• _The input_
# # # # #
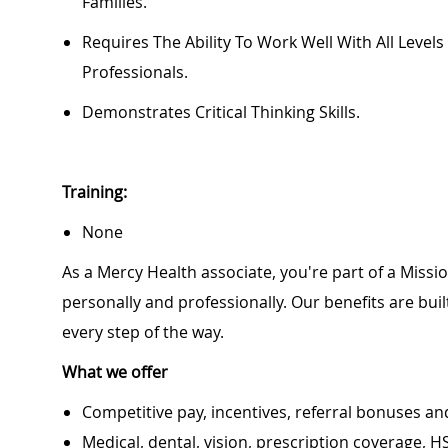
Families.
Requires The Ability To Work Well With All Level
Professionals.
Demonstrates Critical Thinking Skills.
Training:
None
As a Mercy Health associate, you're part of a Miss
personally and professionally. Our benefits are bu
every step of the way.
What we offer
Competitive pay, incentives, referral bonuses an
Medical, dental, vision, prescription coverage, H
# # # # #
• _Work item_
Starting at the beginning of the records and ending at the line that contains "What we offer", reproduce those lines with "Training" replaced by "Education" and everything else unchanged. Leave the pictures out of the answer.

• _Answer to the problem_
Families.
Requires The Ability To Work Well With All Level
Professionals.
Demonstrates Critical Thinking Skills.
Education:
None
As a Mercy Health associate, you're part of a Miss
personally and professionally. Our benefits are bu
every step of the way.
What we offer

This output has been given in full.